[Saved data entries]
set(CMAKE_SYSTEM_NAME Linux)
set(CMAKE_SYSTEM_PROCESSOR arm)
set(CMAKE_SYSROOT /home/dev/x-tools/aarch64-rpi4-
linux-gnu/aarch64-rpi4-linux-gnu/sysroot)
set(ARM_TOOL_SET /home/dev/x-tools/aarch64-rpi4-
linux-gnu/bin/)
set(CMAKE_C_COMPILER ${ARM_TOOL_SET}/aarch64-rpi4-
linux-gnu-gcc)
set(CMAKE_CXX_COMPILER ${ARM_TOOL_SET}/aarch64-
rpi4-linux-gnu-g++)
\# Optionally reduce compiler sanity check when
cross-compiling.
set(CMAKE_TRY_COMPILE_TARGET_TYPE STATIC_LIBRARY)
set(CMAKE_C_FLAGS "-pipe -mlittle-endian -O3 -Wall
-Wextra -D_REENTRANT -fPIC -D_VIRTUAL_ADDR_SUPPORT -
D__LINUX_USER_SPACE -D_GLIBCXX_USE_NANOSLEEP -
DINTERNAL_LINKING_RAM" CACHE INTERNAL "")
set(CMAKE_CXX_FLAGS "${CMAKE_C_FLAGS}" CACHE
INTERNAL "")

TASK GOAL - Return the records in full, exactly as they read.

YOUR RESPONSE -
set(CMAKE_SYSTEM_NAME Linux)
set(CMAKE_SYSTEM_PROCESSOR arm)
set(CMAKE_SYSROOT /home/dev/x-tools/aarch64-rpi4-
linux-gnu/aarch64-rpi4-linux-gnu/sysroot)
set(ARM_TOOL_SET /home/dev/x-tools/aarch64-rpi4-
linux-gnu/bin/)
set(CMAKE_C_COMPILER ${ARM_TOOL_SET}/aarch64-rpi4-
linux-gnu-gcc)
set(CMAKE_CXX_COMPILER ${ARM_TOOL_SET}/aarch64-
rpi4-linux-gnu-g++)
\# Optionally reduce compiler sanity check when
cross-compiling.
set(CMAKE_TRY_COMPILE_TARGET_TYPE STATIC_LIBRARY)
set(CMAKE_C_FLAGS "-pipe -mlittle-endian -O3 -Wall
-Wextra -D_REENTRANT -fPIC -D_VIRTUAL_ADDR_SUPPORT -
D__LINUX_USER_SPACE -D_GLIBCXX_USE_NANOSLEEP -
DINTERNAL_LINKING_RAM" CACHE INTERNAL "")
set(CMAKE_CXX_FLAGS "${CMAKE_C_FLAGS}" CACHE
INTERNAL "")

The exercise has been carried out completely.